Body:  Stop?  I don't want to stop.

Brain:  You're limping and I don't really see the point in continuing on just to say we did.

Body:  But you know how these runs work.  If we just keep moving, we'll stack up a lot of miles.  I can do it.  I can keep moving.  See?  We're moving now.  And I only limp some of the time.

Brain:  I think I just received a message from the knee.  Yes, I did.  It said, "Ouch!"

Body: What happened to "suck it up, buttercup?"  Oh, I get it.  You're that evil twin Brain.  The one that shows up when we are really tired and can come up with 100 logical and rational reasons we should stop. You aren't fooling me.

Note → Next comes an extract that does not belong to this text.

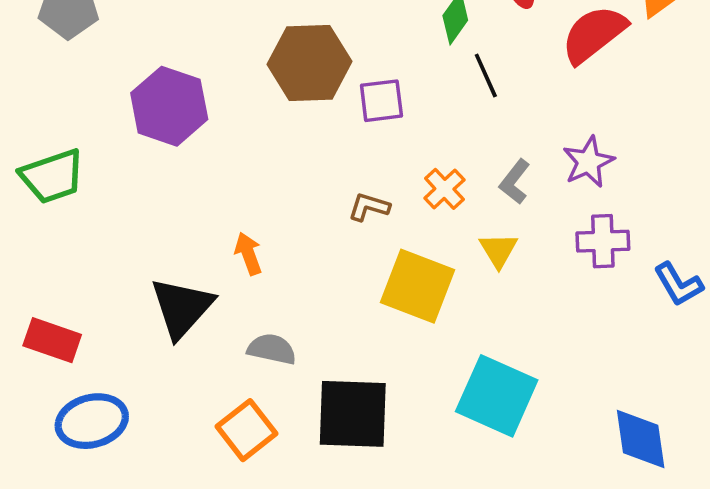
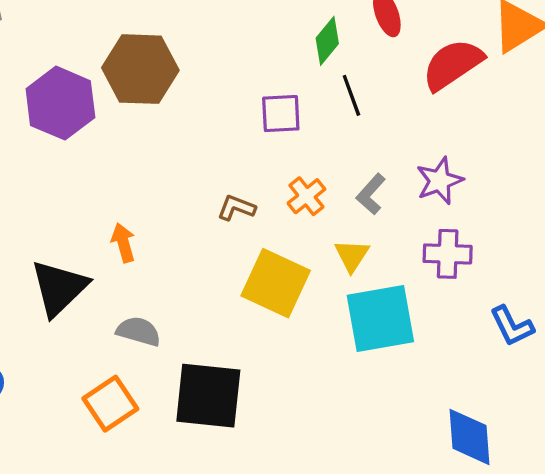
brown hexagon: (310, 63) -> (140, 69), moved
purple square: (381, 101) -> (281, 114), moved
blue L-shape: (678, 284) -> (512, 326), moved
cyan square: (497, 396) -> (380, 319), moved, turned -38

Brain:  Look, we've had a good day.  We've seen lots of people we haven't seen in a long time and we've had fun.  Quit arguing.  We're going to try something new and stop BEFORE we are miserable.

Brain got the last word, because Body went into flight or fight mode as a gigantic, screaming, squealing, high speed train suddenly came barreling through the woods, twenty feet from the trail, throwing sparks and sounding like at any moment it was going to derail and kill us all.  By the time the adrenaline subsided and Body knew what it was doing, Brain had checked out with the lap counter.

52.7 miles in 14:01, run in memory of Angela Ivory.  For some reason I heard footsteps behind me all day.  It was making me crazy turning around looking and finding no one there trying to pass me.  Although it was probably something I was wearing, I would like to think it was Angela out there, enjoying an ultra one more time.